Berpotensi Menjadi Masalah Besar
Fajri menilai, rencana Prabowo sebenarnya ada baiknya, tapi lebih banyak buruknya. Terutama keterkaitan dengan isu lain, seperti Tarif Trump hingga menyoal penjajahan itu sendiri.
“Menurut saya rencana ini ada baiknya dan ada (banyak) buruknya. Baiknya, betul rakyat Palestina banyak sekali yang membutuhkan bantuan medis (tidak cuma 1.000). Andai Indonesia bisa memberi bantuan bagi lebih banyak, tentu akan lebih baik,” ujarnya.
“Mungkin juga, kalau benar ini terkait dengan tawar-tawaran dengan Trump soal tarif, bisa jadi membantu menegosiasikan masalah tarif,” tambahnya.
Ia menyebut, keburukan dari rencana ini yakni terkait dengan rencana zionis dan Trump.

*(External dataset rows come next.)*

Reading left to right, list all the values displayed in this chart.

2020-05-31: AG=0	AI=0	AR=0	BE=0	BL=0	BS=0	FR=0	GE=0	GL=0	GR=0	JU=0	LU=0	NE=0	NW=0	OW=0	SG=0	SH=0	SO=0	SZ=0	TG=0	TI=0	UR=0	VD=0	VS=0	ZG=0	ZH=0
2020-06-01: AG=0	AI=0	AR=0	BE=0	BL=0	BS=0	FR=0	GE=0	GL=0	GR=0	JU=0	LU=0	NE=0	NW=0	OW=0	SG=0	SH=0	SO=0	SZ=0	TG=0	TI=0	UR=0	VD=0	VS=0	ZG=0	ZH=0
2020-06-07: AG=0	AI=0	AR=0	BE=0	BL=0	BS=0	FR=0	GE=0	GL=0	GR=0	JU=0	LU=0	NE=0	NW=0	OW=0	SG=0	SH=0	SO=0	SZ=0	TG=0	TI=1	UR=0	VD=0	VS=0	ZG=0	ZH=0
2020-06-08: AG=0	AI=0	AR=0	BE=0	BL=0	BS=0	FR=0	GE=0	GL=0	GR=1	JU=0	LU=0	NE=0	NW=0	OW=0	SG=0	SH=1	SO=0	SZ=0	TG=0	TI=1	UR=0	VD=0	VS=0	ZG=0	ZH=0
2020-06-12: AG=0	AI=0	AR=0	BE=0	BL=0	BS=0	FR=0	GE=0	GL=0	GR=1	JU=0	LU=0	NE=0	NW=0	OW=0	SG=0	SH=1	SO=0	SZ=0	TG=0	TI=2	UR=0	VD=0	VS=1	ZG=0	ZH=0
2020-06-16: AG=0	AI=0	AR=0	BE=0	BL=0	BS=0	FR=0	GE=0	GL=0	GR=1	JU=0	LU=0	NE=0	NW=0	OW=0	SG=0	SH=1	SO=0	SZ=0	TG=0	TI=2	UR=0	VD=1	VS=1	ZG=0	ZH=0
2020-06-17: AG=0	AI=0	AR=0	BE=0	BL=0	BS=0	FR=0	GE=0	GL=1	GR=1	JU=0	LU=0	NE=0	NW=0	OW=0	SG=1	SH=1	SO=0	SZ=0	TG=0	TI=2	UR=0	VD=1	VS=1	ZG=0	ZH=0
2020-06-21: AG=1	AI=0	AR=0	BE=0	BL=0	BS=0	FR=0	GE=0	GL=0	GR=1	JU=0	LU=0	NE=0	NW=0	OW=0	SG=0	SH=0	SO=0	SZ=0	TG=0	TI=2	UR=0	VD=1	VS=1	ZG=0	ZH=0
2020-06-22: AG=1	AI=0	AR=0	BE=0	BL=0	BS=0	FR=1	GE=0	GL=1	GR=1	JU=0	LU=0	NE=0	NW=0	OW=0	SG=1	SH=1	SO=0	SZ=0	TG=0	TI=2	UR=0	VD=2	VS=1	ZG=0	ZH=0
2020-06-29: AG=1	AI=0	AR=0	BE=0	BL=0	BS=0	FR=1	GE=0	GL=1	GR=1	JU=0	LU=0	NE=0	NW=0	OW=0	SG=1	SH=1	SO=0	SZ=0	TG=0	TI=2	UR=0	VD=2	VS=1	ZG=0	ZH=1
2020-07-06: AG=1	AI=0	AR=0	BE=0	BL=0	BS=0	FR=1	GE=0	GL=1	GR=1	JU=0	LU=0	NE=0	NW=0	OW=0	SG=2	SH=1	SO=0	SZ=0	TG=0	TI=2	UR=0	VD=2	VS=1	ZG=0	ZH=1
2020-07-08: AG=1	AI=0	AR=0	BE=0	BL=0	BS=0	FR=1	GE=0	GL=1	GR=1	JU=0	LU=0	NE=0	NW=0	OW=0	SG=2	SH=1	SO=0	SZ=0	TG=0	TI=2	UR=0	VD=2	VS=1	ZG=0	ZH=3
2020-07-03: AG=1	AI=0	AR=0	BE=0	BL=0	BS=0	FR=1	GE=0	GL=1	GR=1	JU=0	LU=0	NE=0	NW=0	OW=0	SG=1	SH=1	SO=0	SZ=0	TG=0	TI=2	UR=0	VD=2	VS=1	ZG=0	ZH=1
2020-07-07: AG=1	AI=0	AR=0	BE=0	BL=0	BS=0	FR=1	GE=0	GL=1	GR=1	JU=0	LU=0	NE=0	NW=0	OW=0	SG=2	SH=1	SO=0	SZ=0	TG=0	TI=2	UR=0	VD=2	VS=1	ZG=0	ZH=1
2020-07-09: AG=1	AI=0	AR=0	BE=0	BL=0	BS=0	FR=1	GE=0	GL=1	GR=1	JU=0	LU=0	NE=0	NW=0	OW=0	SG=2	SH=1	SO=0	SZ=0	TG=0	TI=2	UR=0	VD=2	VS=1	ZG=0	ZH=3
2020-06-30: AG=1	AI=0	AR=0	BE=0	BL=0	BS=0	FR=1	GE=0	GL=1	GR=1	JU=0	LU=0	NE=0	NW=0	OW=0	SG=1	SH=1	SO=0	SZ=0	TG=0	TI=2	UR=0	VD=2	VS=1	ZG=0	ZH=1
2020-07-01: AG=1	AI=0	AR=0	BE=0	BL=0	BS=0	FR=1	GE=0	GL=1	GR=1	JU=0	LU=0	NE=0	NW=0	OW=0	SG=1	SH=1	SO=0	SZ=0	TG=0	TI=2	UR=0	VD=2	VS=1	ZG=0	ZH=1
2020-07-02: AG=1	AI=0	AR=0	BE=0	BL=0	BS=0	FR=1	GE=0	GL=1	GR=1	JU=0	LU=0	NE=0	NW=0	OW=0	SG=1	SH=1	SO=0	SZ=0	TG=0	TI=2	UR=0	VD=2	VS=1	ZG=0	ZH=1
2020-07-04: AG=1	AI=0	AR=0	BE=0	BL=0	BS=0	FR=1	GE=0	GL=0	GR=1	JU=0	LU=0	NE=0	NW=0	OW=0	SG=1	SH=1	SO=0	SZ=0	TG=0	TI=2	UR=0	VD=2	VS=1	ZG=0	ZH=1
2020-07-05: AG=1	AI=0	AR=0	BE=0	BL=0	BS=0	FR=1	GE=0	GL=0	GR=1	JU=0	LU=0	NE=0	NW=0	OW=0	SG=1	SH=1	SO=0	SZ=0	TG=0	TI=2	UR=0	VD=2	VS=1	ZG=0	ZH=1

Rencana yang dimaksud adalah mengosongkan Gaza dan meminta negara-negara lain (termasuk Indonesia) untuk menampung warga Palestina.
Jika itu terjadi, menurutnya, akan semakin memberi ruang untuk para zionis sepenuhnya memiliki tanah tersebut. Dalam hal ini, Indonesia sudah pernah membuat statement menolak untuk mendukung rencana tersebut.
“Tapi kok langkah ini seperti satu langkah dari mendukung kebijakan Trump dan zionis tersebut. Nah, sekali lagi saya kurang tahu bagaimana arrangement untuk pengembaliannya 1.000 warga Palestina ini nanti,” kata Dosen di Departemen Hukum Internasional tersebut.
“Maka ini akan jadi potensi masalah besar, misalnya nanti pemulangannya dipersulit lalu ditunda, lalu jangan-jangan malah ditambah lagi warga Palestina yang disuruh kita evakuasi ‘sementara’,” lanjutnya.
Potensi masalahnya, imbuh Fajri, yakni karena pemulangan ke Palestina wajib bekerja sama dengan zionis. Untuk membuat ‘evakuasi sementara’ menjadi ‘evakuasi tetap’ saat pemulangan, berpotensi dipersulit dan diulur-ulur.
“Dan kita ketahui zionis punya track record kuat bermain-main begini, apalagi punya dukungan dari Trump,” imbuhnya.
Alih-alih merencanakan evakuasi 1.000 warga Palestina, Fajri menyebut lebih baik mengirim lebih banyak dokter dan tenaga medis Indonesia untuk membantu korban-korban di Palestina.
“Pikir saya, daripada kita menegosiasikan membawa 1.000 orang Palestina ke Indonesia untuk mengobati mereka di Indonesia, jauh lebih baik membawa 1.000 dokter dan tenaga medis Indonesia ke Palestina untuk mengobati mereka di sana,” katanya.
Khawatir dengan Manipulasi Diplomasi
Menyoal rencana ini, lebih jauh, Fajri menjelaskan bahwa pengusiran paksa warga Palestina merupakan kejahatan terhadap kemanusiaan (Crime Against Humanity). Itu juga sekaligus kejahatan perang (War Crime) yang sudah terjadi selama berpuluh tahun.
Maka dari itu, terkait rencana evakuasi ini, ia khawatir dengan kemungkinan adanya manipulasi diplomasi.
“Zahirnya, langkah Pak Prabowo ini sekilas kelihatan bukan seperti mendukung kejahatan tersebut. Tapi saya khawatir dengan segala manipulasi diplomasi seperti ini, langkah ini akan ‘termainkan’ untuk turut mendukung kejahatan tersebut,” tuturnya.
Secara umum, ketika ditanya apakah langkah Presiden Prabowo sudah tepat dalam merespons situasi di Gaza, ia menilai salah langkah.
“Salah langkah sekali kalau menurut saya,” tutur Fajri.